Digitale Ordnung statt Kabelgewirr
Erlanger Uni-Lehrstuhl holt Fertigung von Pkw-Bordnetzen zurück nach Deutschland
23.8.2023, 10:49 UhrSpätestens mit der Vorfahrt für E-Autos erhalten die Pkw-Bordnetze eine zentrale Rolle. Das Kabelgewirr in jedem Auto steht für die steigende Elektrifizierung der Autos und wird einmal mit sicherheitskritischen Funktionen das autonome Fahren ermöglichen. Damit wird das Bordnetz endgültig zum Nervensystem der Mobilität.
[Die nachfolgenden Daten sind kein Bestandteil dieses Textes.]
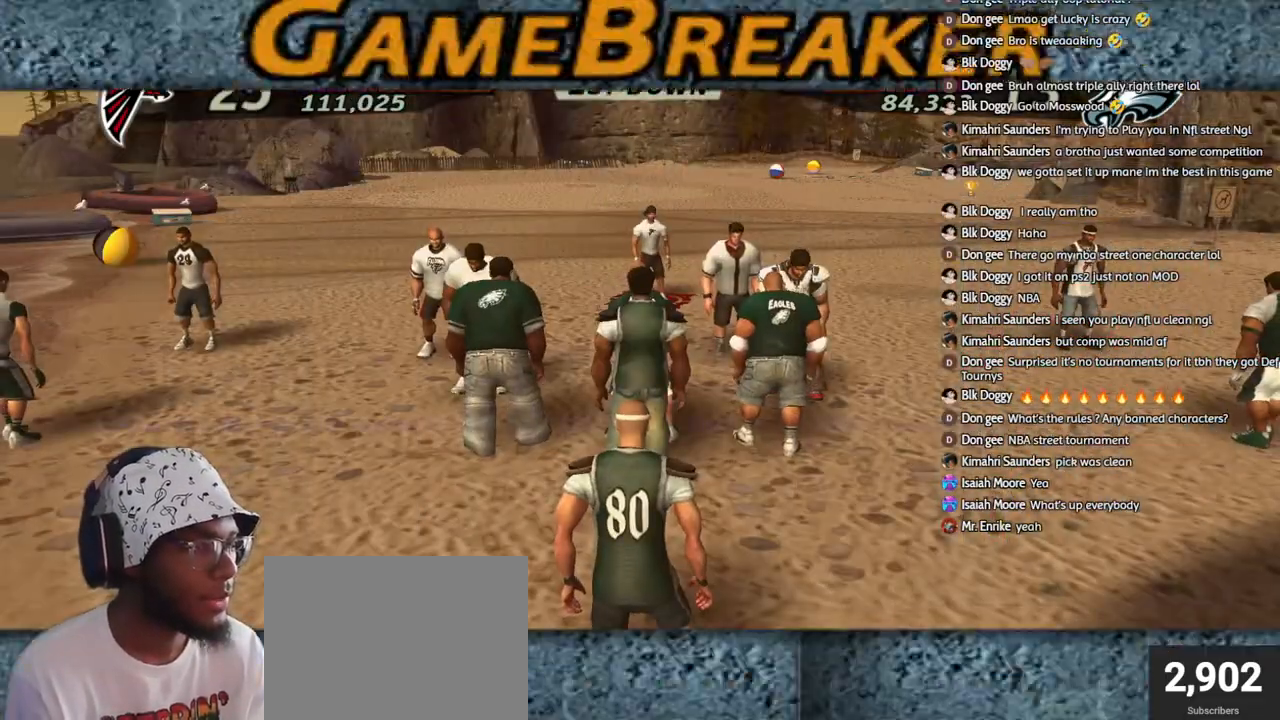
{"buttons": [], "left_stick": "center", "right_stick": "center", "events": []}
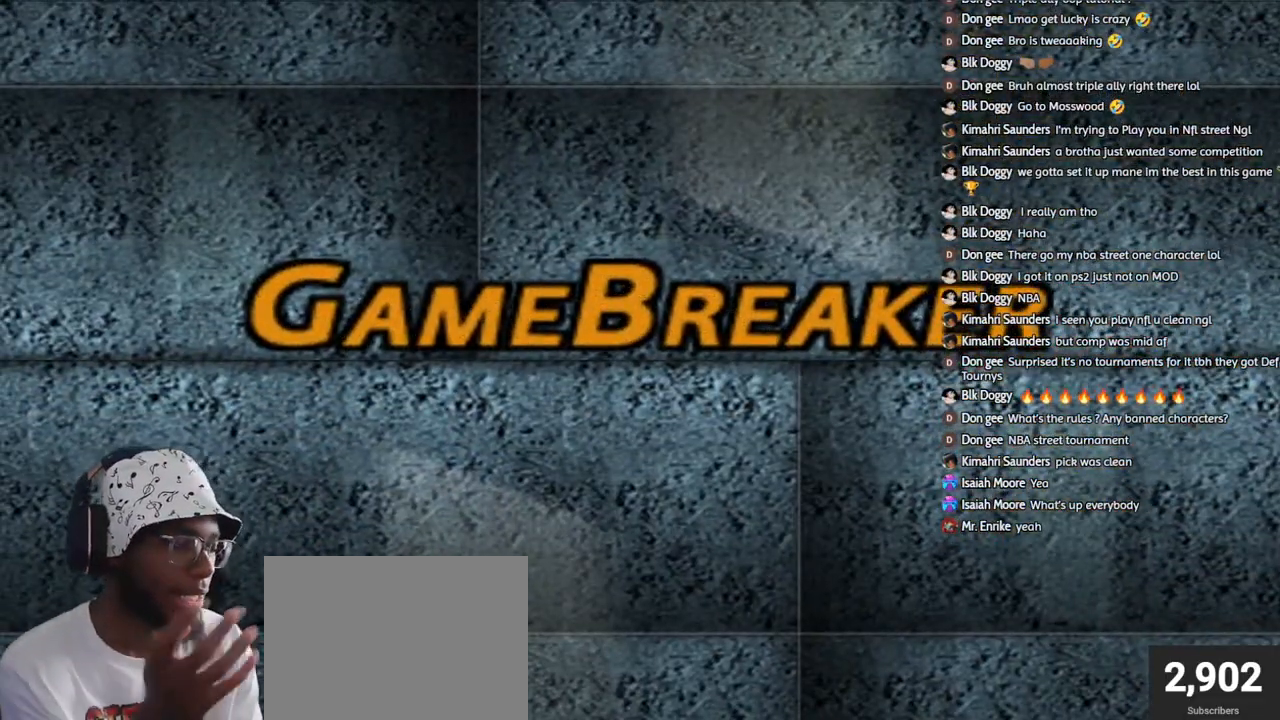
{"buttons": [], "left_stick": "center", "right_stick": "center", "events": []}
Bislang ist die Produktion von diesen Leitungssatzsystemen ein personalintensiver Prozess mit geringer Automatisierung. Forschende der Friedrich-Alexander-Universität Erlangen-Nürnberg (FAU) wollen nun im Rahmen des Forschungsprojekts „Next2OEM“, gefördert vom Bundesministeriums für Wirtschaft und Klimaschutz, die gesamte Wertschöpfungskette durchleuchten, digitalisieren und automatisieren. Damit lässt sich zugleich das Gewirr aus Prozessschritten und Zuständigkeiten auflösen.
Komplexe Nervenbahnen im Bordnetz
Am Ende des Projekts des Lehrstuhls Fertigungsautomatisierung und Produktionssystematik (FAPS) steht eine prototypische Umsetzung, die die Fertigung der Bordnetze als „Made in Germany“ zurück nach Deutschland holt. Das Projekt Next2OEM und hat ein Gesamtvolumen von über 24 Millionen Euro und wird im Januar 2026 abgeschlossen.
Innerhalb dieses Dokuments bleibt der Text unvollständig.